Juan Rulfo, Pedro Páramo

Sabemos que no hay que abusar demasiado de la literatura ni exprimir una novela hasta hacerla decir algo que ni siquiera indirectamente dice. Porque así como no se puede afirmar con toda certeza que Pedro Páramo -el personaje de la novela que Juan Rulfo escribió hace cincuenta años- es el cacique por antonomasia ni el encomendero por inferencia histórica, tampoco puede establecerse inequívocamente que sea la figura del padre al que hay que aniquilar como lo hizo Edipo con el suyo, en la tragedia de Sófocles. Todas estas sugerencias o asociaciones de ideas están por supuesto allí, en el personaje y en la imaginación activa del lector, pero no hay que deducirlas de manera tan automática, porque Pedro Páramo no es una novela en clave. Es una obra de arte: propone, sugiere, insinúa. Es una insinuación.

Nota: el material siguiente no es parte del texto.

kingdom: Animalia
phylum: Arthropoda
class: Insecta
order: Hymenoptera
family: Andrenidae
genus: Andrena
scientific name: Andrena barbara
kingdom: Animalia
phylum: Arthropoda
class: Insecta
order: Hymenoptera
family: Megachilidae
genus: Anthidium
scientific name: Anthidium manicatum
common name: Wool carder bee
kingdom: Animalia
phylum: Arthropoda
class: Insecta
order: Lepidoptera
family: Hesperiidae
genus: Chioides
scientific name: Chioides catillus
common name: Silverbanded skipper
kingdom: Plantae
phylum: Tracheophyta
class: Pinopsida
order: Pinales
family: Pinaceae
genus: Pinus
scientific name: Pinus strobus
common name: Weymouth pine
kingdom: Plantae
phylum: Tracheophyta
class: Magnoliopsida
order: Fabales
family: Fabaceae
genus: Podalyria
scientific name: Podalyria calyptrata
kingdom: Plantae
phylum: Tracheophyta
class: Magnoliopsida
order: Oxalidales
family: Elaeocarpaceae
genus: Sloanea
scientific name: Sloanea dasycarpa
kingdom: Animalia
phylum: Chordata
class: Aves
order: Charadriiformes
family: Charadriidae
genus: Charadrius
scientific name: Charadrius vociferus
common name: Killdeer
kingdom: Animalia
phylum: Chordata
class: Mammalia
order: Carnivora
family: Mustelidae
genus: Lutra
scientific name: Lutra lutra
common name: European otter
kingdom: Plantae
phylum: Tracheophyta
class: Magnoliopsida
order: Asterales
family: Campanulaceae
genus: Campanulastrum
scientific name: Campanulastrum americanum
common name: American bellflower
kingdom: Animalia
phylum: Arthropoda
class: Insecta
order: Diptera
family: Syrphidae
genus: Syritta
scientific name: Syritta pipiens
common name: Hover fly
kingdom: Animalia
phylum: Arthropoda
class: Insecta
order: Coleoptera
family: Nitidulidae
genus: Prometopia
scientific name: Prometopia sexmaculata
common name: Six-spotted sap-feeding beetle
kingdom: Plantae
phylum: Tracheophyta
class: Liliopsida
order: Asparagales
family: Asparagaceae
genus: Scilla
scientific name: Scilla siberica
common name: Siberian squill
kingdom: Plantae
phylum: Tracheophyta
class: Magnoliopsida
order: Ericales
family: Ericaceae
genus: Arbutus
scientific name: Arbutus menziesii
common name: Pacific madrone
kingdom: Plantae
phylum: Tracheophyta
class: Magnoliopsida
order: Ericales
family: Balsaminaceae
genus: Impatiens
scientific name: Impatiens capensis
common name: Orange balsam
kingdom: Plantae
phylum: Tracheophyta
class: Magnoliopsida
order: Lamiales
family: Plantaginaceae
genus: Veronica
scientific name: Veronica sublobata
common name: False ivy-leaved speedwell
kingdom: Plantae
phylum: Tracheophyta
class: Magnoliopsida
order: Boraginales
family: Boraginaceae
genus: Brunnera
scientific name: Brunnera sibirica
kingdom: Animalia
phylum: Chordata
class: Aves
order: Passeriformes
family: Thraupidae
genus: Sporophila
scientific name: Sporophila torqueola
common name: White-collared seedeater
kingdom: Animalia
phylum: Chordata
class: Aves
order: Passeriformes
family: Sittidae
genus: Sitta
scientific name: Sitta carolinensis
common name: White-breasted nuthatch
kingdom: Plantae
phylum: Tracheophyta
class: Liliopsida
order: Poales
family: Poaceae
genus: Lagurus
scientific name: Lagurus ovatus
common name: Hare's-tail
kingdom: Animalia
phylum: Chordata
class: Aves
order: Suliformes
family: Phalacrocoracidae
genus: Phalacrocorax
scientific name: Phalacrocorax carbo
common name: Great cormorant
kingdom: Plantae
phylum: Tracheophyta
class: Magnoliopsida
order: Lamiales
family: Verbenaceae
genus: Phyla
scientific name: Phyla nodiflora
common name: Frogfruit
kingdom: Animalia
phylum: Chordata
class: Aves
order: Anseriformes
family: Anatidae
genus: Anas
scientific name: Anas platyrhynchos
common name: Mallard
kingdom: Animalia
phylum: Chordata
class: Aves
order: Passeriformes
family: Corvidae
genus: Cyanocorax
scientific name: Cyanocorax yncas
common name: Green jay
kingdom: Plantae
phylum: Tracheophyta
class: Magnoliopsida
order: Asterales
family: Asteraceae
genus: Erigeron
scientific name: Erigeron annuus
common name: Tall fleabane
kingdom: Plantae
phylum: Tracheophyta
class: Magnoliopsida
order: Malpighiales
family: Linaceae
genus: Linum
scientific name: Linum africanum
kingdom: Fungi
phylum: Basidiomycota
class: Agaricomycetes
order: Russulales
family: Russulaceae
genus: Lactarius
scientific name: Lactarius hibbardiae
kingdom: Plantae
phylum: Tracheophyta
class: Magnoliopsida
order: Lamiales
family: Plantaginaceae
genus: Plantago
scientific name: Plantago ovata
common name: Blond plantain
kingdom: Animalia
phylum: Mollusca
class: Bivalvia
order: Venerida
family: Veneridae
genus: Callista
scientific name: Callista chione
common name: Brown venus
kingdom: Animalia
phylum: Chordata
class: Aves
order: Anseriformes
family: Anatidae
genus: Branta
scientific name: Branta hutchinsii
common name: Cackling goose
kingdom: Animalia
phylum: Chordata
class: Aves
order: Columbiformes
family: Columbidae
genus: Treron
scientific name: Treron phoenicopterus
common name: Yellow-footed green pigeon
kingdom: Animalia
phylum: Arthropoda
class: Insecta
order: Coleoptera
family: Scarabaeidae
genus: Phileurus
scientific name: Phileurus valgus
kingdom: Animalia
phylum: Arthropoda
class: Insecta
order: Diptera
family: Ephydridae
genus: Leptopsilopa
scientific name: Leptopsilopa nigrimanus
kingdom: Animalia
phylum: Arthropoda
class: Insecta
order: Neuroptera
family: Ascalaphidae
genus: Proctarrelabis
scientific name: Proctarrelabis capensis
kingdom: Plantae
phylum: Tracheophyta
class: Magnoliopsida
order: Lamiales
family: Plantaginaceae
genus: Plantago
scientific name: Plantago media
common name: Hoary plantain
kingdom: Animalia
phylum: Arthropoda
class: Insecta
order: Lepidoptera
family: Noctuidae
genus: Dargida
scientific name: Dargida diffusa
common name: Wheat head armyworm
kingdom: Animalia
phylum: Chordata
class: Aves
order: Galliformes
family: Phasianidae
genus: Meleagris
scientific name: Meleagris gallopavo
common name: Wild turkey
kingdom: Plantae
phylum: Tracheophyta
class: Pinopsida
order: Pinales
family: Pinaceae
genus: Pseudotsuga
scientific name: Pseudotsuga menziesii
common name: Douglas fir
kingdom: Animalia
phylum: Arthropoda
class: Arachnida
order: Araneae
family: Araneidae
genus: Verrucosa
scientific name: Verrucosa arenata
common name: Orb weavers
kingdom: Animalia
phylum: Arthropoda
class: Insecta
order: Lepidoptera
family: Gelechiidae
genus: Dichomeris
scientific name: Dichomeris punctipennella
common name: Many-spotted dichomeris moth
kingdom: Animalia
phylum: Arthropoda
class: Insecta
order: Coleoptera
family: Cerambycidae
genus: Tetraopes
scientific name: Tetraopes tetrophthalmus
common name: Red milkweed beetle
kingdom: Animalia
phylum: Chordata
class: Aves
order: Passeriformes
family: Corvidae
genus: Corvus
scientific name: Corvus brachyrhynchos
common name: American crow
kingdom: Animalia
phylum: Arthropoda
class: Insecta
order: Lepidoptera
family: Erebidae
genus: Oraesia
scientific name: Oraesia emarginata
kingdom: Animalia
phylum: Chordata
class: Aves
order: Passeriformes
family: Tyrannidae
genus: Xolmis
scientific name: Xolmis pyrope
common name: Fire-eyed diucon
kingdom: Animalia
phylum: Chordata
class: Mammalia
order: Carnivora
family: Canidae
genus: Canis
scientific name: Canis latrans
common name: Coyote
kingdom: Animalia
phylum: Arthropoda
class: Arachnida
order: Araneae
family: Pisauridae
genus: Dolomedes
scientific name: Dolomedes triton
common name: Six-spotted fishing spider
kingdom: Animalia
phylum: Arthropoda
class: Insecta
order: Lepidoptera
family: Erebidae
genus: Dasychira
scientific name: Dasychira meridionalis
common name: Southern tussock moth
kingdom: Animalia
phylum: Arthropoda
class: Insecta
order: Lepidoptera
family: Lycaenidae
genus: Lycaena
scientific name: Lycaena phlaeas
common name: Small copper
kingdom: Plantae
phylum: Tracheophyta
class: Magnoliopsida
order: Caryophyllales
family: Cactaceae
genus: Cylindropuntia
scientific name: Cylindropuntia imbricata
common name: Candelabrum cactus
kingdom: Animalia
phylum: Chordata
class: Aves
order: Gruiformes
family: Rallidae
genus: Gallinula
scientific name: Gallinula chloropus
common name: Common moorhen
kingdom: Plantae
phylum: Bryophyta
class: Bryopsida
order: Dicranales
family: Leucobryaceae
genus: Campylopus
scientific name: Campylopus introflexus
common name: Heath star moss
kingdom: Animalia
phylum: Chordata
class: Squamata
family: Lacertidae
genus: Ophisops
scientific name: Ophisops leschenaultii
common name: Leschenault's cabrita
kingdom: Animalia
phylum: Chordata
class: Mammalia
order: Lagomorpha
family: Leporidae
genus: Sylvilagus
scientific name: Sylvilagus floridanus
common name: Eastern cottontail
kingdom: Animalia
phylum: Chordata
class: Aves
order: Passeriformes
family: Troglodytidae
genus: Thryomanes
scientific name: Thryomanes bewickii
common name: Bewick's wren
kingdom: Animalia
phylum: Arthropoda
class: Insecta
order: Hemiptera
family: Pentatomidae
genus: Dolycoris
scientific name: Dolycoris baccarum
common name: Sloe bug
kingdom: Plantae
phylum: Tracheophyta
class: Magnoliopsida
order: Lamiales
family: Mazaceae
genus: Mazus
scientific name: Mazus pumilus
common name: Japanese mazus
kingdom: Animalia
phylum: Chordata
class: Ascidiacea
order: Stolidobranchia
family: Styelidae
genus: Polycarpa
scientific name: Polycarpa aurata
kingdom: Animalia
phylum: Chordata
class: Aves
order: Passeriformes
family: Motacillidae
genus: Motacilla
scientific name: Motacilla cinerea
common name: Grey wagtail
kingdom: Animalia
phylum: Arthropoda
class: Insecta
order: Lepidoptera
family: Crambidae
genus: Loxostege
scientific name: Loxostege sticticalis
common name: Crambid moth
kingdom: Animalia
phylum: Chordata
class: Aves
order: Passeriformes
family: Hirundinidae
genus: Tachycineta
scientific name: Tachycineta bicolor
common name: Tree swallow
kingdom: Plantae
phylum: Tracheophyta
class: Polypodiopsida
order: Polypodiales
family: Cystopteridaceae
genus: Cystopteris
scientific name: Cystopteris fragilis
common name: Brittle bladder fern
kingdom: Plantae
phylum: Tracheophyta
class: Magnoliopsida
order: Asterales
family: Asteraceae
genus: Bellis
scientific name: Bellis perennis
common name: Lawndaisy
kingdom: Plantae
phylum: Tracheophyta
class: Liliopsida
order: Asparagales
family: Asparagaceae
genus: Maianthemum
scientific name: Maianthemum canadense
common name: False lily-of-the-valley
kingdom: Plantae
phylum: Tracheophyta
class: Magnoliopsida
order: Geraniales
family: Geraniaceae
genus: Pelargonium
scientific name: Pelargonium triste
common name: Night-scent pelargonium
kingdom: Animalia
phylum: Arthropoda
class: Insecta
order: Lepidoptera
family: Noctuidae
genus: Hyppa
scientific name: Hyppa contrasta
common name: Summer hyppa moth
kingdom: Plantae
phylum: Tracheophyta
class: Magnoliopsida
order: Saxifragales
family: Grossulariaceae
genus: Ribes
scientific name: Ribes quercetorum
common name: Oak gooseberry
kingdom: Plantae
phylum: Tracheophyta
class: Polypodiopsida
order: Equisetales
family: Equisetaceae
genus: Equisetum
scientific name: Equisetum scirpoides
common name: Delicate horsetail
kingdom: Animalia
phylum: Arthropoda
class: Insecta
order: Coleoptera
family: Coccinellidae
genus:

Y a partir de esta insinuación, que la novela va tendiendo de lado o por debajo del texto, sí puede el lector encomendarse a su propia fantasía y ampliar las significaciones de la novela. Y no tiene que demostrar ni comprobar nada. La suya es una tesis sin pruebas.

Muchos años después de haberla leído, no pocas frases de la obra resuenan y nos ponen a cavilar, porque las relacionamos con nuestra vida, nuestro mundo o nuestro país. ¿Cómo podríamos aislar de la historia mexicana el brutal significado de Pedro Páramo en todo lo que alude a la práctica del poder y a la manera en que los mexicanos vivimos la ley y las paradojas entre la ley y la justicia?

Porque la novela de Rulfo es eso, dice Adriana Menassé: la ausencia de una ley interiorizada, "una ausencia que despliega sus alas como un ave de mal agüero". El cacique Pedro Páramo se apropia de la ley, disuelve la legitimidad que la sustenta, no le rinde cuentas a nadie, y con ello instaura el infierno o el caos. Cuando ese orden ha sido subvertido y la balanza de la justicia se ha oxidado, y la ley misma deja de ser una referencia, se cae en la incertidumbre y el desasosiego, y entonces el linchamiento, por ejemplo, no es imposible. En "La ley y la fisura", Adriana Menassé razona que a partir de ese vacío -la ausencia del Estado- la vida se vuelve "un árido infierno de resignación e indiferencia o un caos donde cualquiera decide por su voluntad la vida de los otros".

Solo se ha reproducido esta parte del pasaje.